The eroticism of Blannbekin's visions are not without precedent; other mystics also presented Christ images with sexual effects or connotations. The reputation she earned during her lifetime is thought to be more related to her behavior than the erotic content of her visions, and sexual contextualization of religious revelations for women was common.

== Criticism and support ==
Modern scholars are splintered over the themes and messages of Blannbekin. Most accounts take a gynocentric viewpoint, e.g. analyzing the erotic images of Christ in terms of feminist criticism; this presents a patterned shift in her reception: as third-wave feminism of the early 1990s reintroduced sex-positivity and Blannbekin's Life and Revelations came back into the medievalist spotlight, her work garnered a remarkable amount of support. Before this, eroticism intermingled with Christian revelations were treated disdainfully.

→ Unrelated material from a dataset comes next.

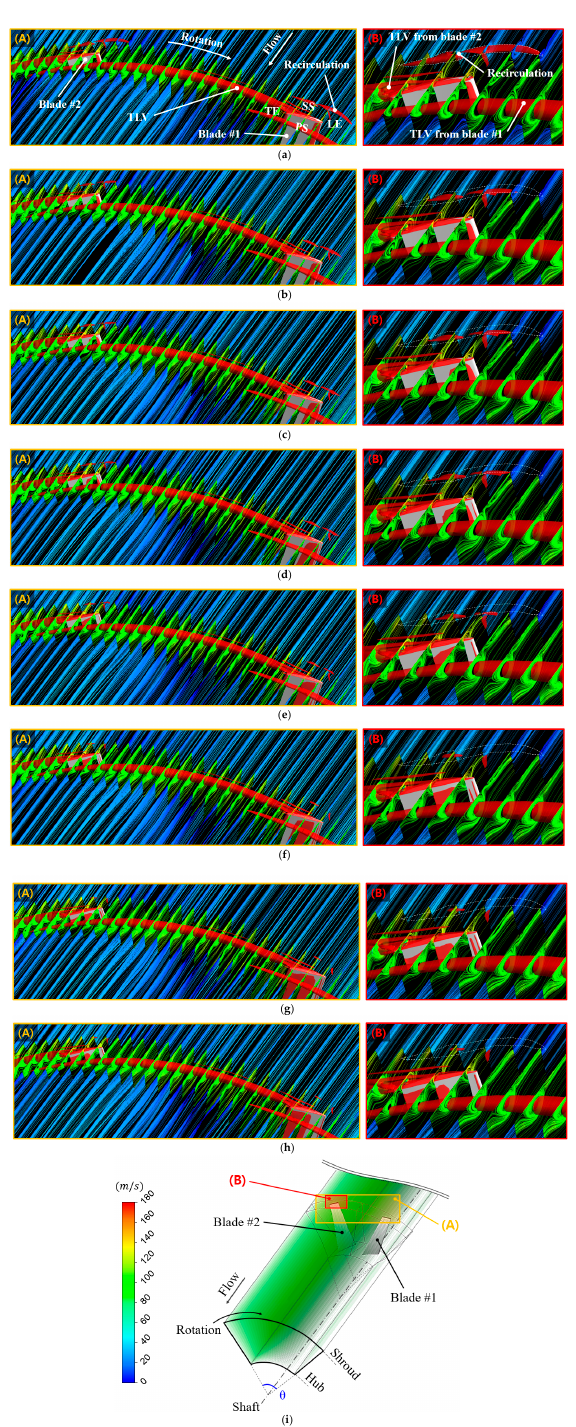
Figure 14. Internal flow characteristics with streamlines and Q -criterion on ( i ) the observation planes for the ( a ) 15%, ( b ) 20%, ( c ) 25%, ( d ) 30%, ( e ) 35%, ( f ) 40%, ( g ), 45%, and ( h ) 50% sets ( 𝛷/𝛷 (cid:3031)(cid:3032)(cid:3046) =1.0 ). The trajectory of the TLF is further specified in Figure 15. The x - and y -axis of the graph are defined in Figure 16. The x -axis is the blade chord fraction ( 𝜆 ) with normalized values of 0 and 1 for the blade LE and TE at the hub span, respectively. The y -axis is a nondimensionalized axial distance as a function of the diameter of the axial fan. Each blade was drawn by the black curve following the camber (mean) line of the shroud span. The trajectory of the TLF was extracted from the center point of the vortex core, and converted to the actual length reflecting the circumferential length. It can be seen that the TLF from blade number 1 flowed to the PS of blade number 2. The life of the TLF could be classified into (A) inception, (B) transition, (C) stabilization, and (D) deformation, as indicated by the dotted black segments on the graph. Each segment was enlarged with the ignored scale ratio at the top of the graph. In (A), the TLF was developed and detached from the blade SS. It can be seen that a smaller percentage of the maximum thickness position led to faster detachment. In (B), the TLF away from the blade flowed with an unstable pattern with respect to the maximum thickness position. In (C), the TLF began to take a stable pattern with respect to the maximum thickness position. As the percentage of the maximum thickness position decreased, the trajectory of the TLF moved upstream. In (D), the trajectories were bent while maintaining the axial pattern of (C). This could be seen as the effect of blade number 2. An important conclusion from Figure 15 is that the trajectory of the TLF with respect to the maximum thickness position showed an axial pattern. In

Additionally, modern critics are increasingly more concerned with explicating the prejudice (albeit standard) in her work:Medieval women, like medieval men, had the choice to support or subvert Christianity's efforts to marginalize and persecute groups such as homosexuals, lepers, Jews, and people of color. Thus, we find Agnes repeating the widely known legend about the death of sodomites at the birth of Christ. She repeatedly condemns Jews, presents a negative portrayal of Ethiopians and associates dark skin with evil, and interprets leprosy as a sign of moral corruption. When read from the perspective of any of these marginalized groups, Agnes's religious beliefs are put into sharp relief as an example of Christian hegemonic strategies, often successful, to employ its subaltern members to its own ends.While this aspect limits the universality of Blannbekin's work, it nevertheless provides scholars of medieval women's spirituality with insight into the life of a beguine whose experiences reflect themes commonly discussed in medieval mysticism.

== Death ==
Blannbekin died in Vienna on 10 March 1315, in her convent.